Thank goodness for the first snow. ~ Candace Bushnell
It’s mid-winter in Las Cruces and you wake to the sound of an engine starting. You hear the neighbor kiddos laughing, a car door slamming, then pulling off. You finally manage to roll over towards the window, part the blinds for a peek ~ then JUMP out of bed.
There’s snow on the ground!
And within minutes, you, too, a mug of hot coffee in hand, are heading east on the Interstate 70 to play in the snow at San Augustin Pass.

San Augustin Pass panorama looking southward, from the Tularosa Basin (left) to the Organ Mountains (right), stone gazebo in the center.
The San Augustin Pass is a mountain gap separating the San Andres Mountains to the north from the Organ Mountains to the south. You’ll find it on the Interstate 70 about 10 miles east of Las Cruces, just past the town of Organ.
But WHY THE RUSH to get to San Augustin Pass, NM in the wintertime?
The climate in Southern New Mexico is mild year round, with daytime temperatures averaging 46 degrees in the wintertime. The rare snowfall is light and doesn’t stay on the ground long.
So when it does come, locals run to the place to where the snow is heaviest. The San Augustin Pass, at an elevation of over 5700 feet, is that place.
Families wage snowball fights, teens try their hand at snowboarding. Couples trod up to the stone gazebo for a closer view of the Organs and its 9,000 foot high peaks of granite.

Snowboarders and snowball throwers play in sight of snow-covered Organs.
Everyone takes pictures.
Not only of the Organs but also of the surrounding Tularosa Basin.
As far to the northeast as the white dunes of White Sands National Park and the Sacramento Mountains near the city of Alamogordo. As far south as the headquarters of White Sands Missile Range, where the world’s first atomic bomb exploded.
Everywhere you look is a photo op.

View of the Tularosa Basin from San Augustin Pass, looking east towards the dunes of White Sands National Park.

View of the Tularosa Basin from San Augustin Pass, looking south towards White Sands Missile Range Headquarters.
So now you know . . . next time you’re within driving distance of Las Cruces and it happens to snow, drop whatever you’re doing and head for the Pass.
Because who knows when it will snow again?
And few sights are more spectacular than the Organs than the Organs sprinkled with snow.

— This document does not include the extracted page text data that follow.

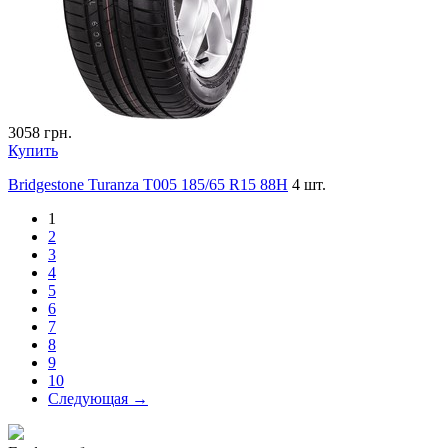
3058
грн.
Купить
Bridgestone Turanza T005 185/65 R15 88H
4 шт.
1
2
3
4
5
6
7
8
9
10
Следующая →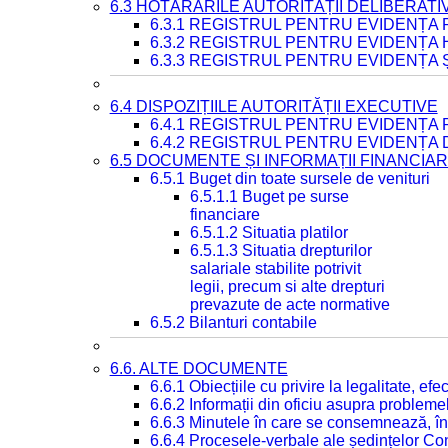
6.3 HOTĂRÂRILE AUTORITĂȚII DELIBERATI
6.3.1 REGISTRUL PENTRU EVIDENȚA
6.3.2 REGISTRUL PENTRU EVIDENȚA
6.3.3 REGISTRUL PENTRU EVIDENȚA 
6.4 DISPOZIȚIILE AUTORITĂȚII EXECUTIVE
6.4.1 REGISTRUL PENTRU EVIDENȚA 
6.4.2 REGISTRUL PENTRU EVIDENȚA 
6.5 DOCUMENTE ȘI INFORMAȚII FINANCIA
6.5.1 Buget din toate sursele de venituri
6.5.1.1 Buget pe surse
financiare
6.5.1.2 Situatia platilor
6.5.1.3 Situatia drepturilor
salariale stabilite potrivit
legii, precum si alte drepturi
prevazute de acte normative
6.5.2 Bilanturi contabile
6.6. ALTE DOCUMENTE
6.6.1 Obiecțiile cu privire la legalitate, e
6.6.2 Informații din oficiu asupra problem
6.6.3 Minutele în care se consemnează, în
6.6.4 Procesele-verbale ale ședințelor Con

Organs in winter mist, east-facing side of the range.
I'm so glad to finally see your new "look", Melodie! Very beautiful, clean design, easy to read and many beautiful pictures. Congratulations! I can relate to your feeling about snow in New Mexico. It doesn't happen too often in Southern California, but one time, a few years ago, it happened. And for a few hours the ground in my little home town (20 minutes from Los Angeles) was white with snow. I remember the surprised faces of my neighbors. Of course, like in your town, everybody was taking pictures. No wonder…
Thank you, Anda ~ I'm enjoying celebrating southern NM! Agree, snow in our world is an EVENT ~ glad I took my own advice and headed out to the pass for these photographs when I did since we've had only one other "big snow" day here since!